# Page images and extracted text
_____
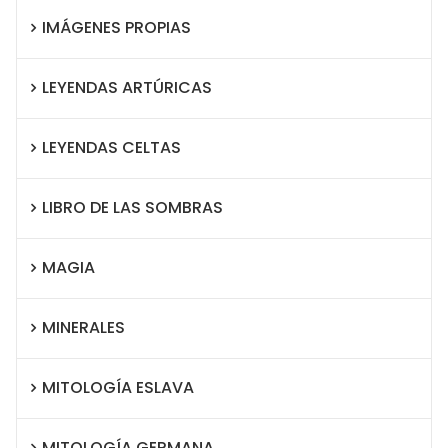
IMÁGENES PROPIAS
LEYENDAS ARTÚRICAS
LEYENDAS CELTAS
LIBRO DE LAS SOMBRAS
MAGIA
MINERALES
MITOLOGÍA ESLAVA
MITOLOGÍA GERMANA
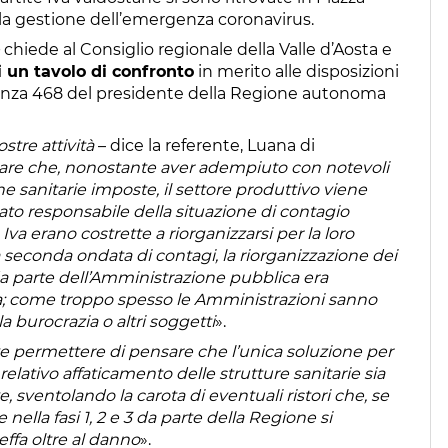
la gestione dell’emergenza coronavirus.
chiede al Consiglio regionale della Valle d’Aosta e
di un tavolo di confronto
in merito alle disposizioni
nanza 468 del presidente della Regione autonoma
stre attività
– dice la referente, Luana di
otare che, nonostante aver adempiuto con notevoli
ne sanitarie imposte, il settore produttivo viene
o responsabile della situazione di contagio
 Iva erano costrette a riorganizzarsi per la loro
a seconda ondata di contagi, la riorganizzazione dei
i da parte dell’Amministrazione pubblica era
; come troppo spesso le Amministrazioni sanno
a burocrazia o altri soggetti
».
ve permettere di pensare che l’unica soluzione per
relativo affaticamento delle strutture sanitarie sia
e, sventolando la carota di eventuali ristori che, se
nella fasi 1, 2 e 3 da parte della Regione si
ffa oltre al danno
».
_____
Given the records above, reproduce precisely and only the lines between the line holding "referente, Luana di" and the line holding "ve permettere di", inclusive.

# SOLUTION TO THIS EXERCISE
– dice la referente, Luana di
otare che, nonostante aver adempiuto con notevoli
ne sanitarie imposte, il settore produttivo viene
o responsabile della situazione di contagio
 Iva erano costrette a riorganizzarsi per la loro
a seconda ondata di contagi, la riorganizzazione dei
i da parte dell’Amministrazione pubblica era
; come troppo spesso le Amministrazioni sanno
a burocrazia o altri soggetti
».
ve permettere di pensare che l’unica soluzione per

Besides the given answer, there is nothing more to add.